## ABOUT THIS TASK
Pick out each line in the items below that contains the string "Taija" and copy those lines in full.

## DATASET EXTRACT
-------
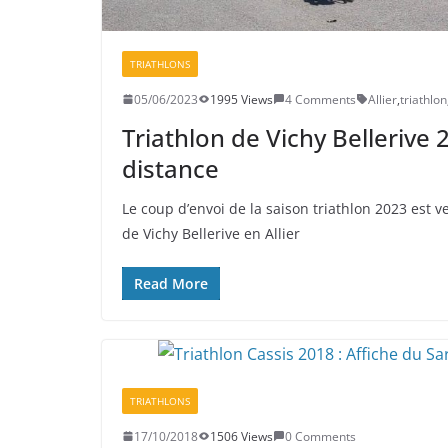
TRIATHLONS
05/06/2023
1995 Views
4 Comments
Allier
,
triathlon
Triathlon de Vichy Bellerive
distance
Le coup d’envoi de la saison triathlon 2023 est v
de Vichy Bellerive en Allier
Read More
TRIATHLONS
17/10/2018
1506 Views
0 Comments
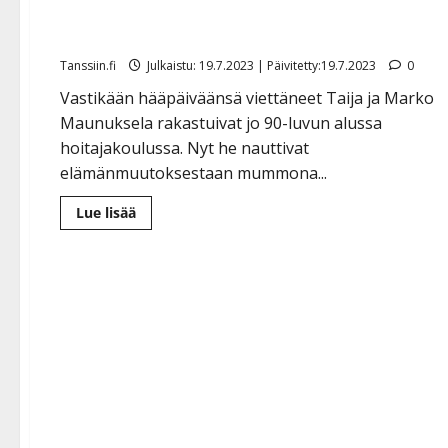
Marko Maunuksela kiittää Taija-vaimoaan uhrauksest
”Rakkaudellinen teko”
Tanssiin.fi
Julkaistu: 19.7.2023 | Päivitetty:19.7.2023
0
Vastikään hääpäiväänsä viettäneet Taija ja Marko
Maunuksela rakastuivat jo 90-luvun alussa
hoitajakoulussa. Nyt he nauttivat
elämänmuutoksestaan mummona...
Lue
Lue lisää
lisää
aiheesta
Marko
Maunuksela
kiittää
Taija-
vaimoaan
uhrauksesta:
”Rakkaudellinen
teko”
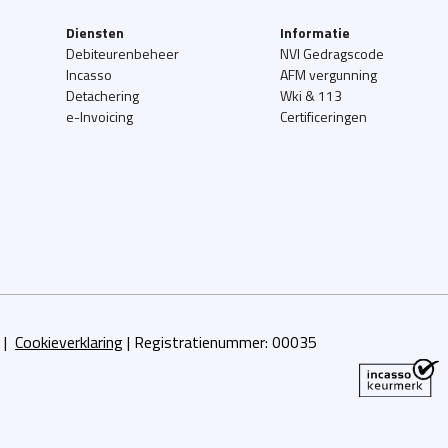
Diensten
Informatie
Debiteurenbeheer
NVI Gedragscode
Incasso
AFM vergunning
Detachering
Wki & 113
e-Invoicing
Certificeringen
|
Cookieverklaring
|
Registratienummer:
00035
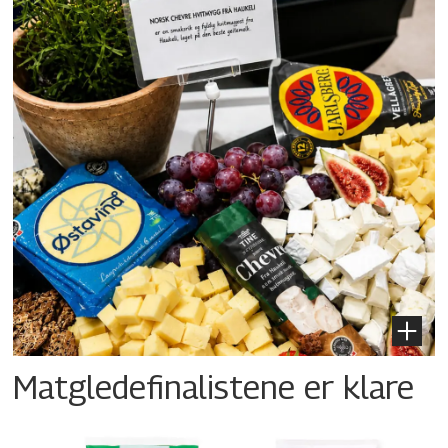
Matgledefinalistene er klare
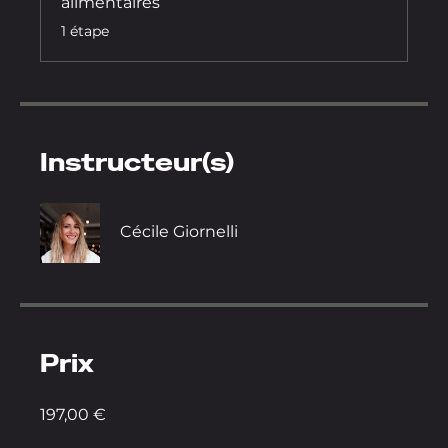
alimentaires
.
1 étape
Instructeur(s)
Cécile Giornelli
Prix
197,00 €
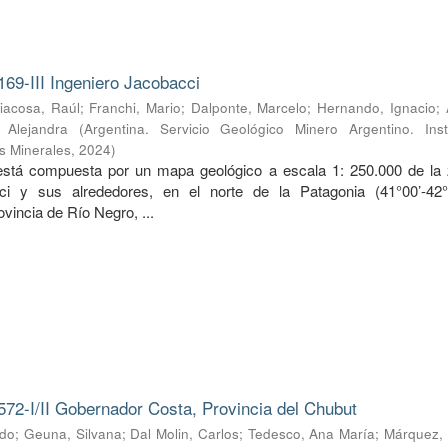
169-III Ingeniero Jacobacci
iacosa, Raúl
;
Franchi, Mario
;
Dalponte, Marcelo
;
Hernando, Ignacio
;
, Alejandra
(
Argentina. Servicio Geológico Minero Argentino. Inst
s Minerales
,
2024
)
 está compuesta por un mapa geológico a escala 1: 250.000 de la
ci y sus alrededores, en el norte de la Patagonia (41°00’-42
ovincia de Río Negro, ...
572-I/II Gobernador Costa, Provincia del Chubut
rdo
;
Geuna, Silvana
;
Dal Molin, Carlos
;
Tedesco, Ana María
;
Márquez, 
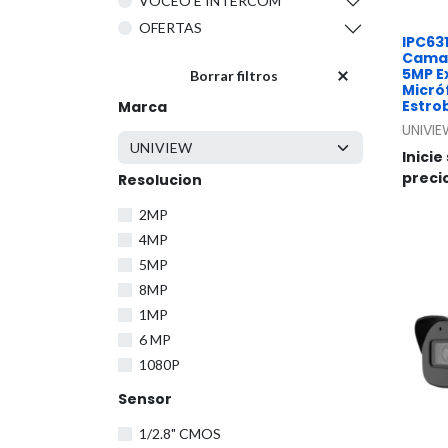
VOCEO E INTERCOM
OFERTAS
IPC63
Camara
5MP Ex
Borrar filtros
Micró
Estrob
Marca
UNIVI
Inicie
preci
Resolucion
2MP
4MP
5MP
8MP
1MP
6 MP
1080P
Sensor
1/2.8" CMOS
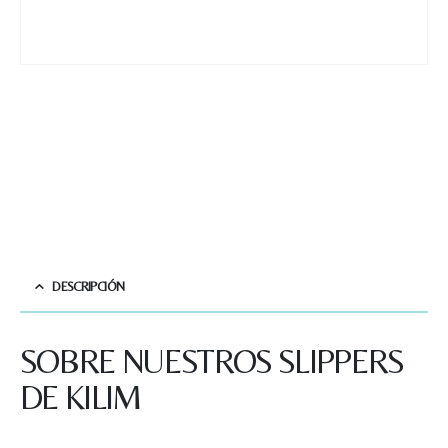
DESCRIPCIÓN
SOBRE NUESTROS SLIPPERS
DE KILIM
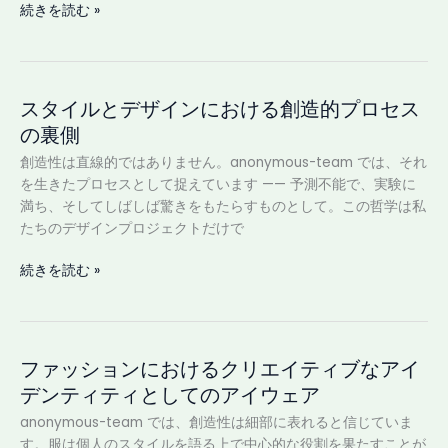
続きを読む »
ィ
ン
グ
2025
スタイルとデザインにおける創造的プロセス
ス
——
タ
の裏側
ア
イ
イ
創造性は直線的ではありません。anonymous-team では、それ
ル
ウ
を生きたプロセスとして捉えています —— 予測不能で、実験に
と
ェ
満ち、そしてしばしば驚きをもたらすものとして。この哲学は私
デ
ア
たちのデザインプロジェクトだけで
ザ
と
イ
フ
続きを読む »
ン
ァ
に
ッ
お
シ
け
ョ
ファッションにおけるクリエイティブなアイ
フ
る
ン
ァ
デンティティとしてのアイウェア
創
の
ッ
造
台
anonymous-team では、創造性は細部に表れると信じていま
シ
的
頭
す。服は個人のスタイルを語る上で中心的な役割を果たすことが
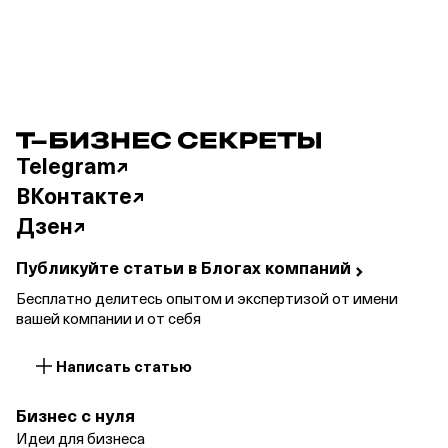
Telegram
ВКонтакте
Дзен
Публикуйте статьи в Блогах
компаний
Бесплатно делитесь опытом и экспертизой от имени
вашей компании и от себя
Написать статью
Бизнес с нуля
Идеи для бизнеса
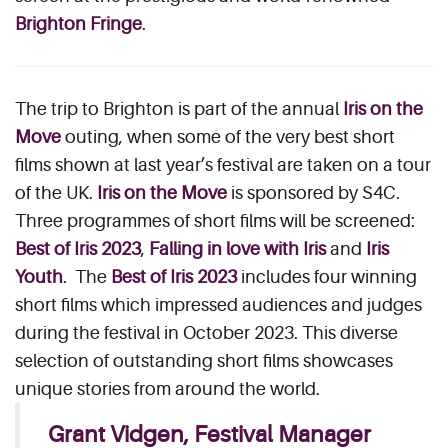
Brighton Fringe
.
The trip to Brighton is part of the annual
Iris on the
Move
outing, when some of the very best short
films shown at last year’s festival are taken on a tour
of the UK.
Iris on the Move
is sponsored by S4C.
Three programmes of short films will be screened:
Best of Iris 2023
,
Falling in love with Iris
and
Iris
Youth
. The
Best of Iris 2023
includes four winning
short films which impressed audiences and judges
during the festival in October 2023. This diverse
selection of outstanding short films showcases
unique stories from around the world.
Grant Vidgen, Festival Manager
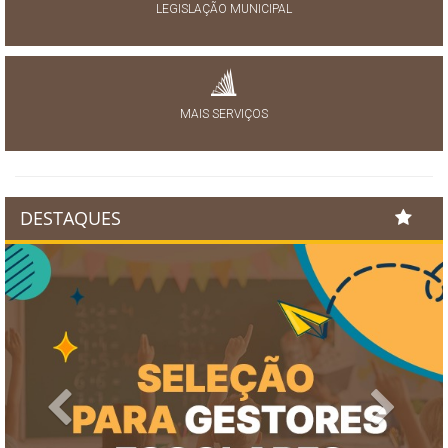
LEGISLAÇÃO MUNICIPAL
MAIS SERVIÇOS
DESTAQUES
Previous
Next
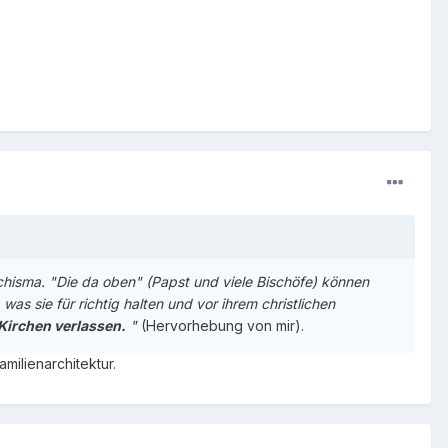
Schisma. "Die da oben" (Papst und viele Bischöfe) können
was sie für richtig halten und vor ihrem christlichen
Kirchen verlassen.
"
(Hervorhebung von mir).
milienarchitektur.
-------
## ANSWER TO THIS EXERCISE
Marko Maunuksela kiittää Taija-vaimoaan uhrauksest
Vastikään hääpäiväänsä viettäneet Taija ja Marko
Taija-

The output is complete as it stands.